THE TASK:
Copy the source text of every record below character for character, leaving the pictures out of your answer.

Rendered images with their source text
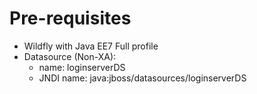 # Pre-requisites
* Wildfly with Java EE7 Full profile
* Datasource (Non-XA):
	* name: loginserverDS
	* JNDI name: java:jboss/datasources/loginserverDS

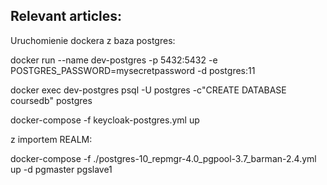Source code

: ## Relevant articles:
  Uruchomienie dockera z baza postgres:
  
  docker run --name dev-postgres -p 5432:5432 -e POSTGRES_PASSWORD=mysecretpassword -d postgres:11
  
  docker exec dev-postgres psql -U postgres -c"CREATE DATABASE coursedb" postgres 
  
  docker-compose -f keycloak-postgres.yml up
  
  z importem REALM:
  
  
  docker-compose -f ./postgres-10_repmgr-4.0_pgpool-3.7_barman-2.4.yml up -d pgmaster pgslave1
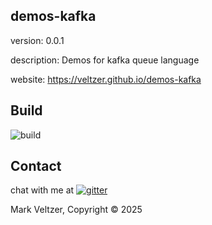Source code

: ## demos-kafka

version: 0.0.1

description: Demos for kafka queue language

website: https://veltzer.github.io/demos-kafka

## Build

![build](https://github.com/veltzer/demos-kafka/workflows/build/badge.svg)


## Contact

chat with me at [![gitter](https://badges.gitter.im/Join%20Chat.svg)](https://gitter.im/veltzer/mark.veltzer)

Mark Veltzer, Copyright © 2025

TASK ANSWER:
 # Pre-requisites
* Wildfly with Java EE7 Full profile
* Datasource (Non-XA):
	* name: loginserverDS
	* JNDI name: java:jboss/datasources/loginserverDS

Source code

: ## Relevant articles:
  Uruchomienie dockera z baza postgres:
  
  docker run --name dev-postgres -p 5432:5432 -e POSTGRES_PASSWORD=mysecretpassword -d postgres:11
  
  docker exec dev-postgres psql -U postgres -c"CREATE DATABASE coursedb" postgres 
  
  docker-compose -f keycloak-postgres.yml up
  
  z importem REALM:
  
  
  docker-compose -f ./postgres-10_repmgr-4.0_pgpool-3.7_barman-2.4.yml up -d pgmaster pgslave1
Source code

: ## demos-kafka

version: 0.0.1

description: Demos for kafka queue language

website: https://veltzer.github.io/demos-kafka

## Build

![build](https://github.com/veltzer/demos-kafka/workflows/build/badge.svg)


## Contact

chat with me at [![gitter](https://badges.gitter.im/Join%20Chat.svg)](https://gitter.im/veltzer/mark.veltzer)

Mark Veltzer, Copyright © 2025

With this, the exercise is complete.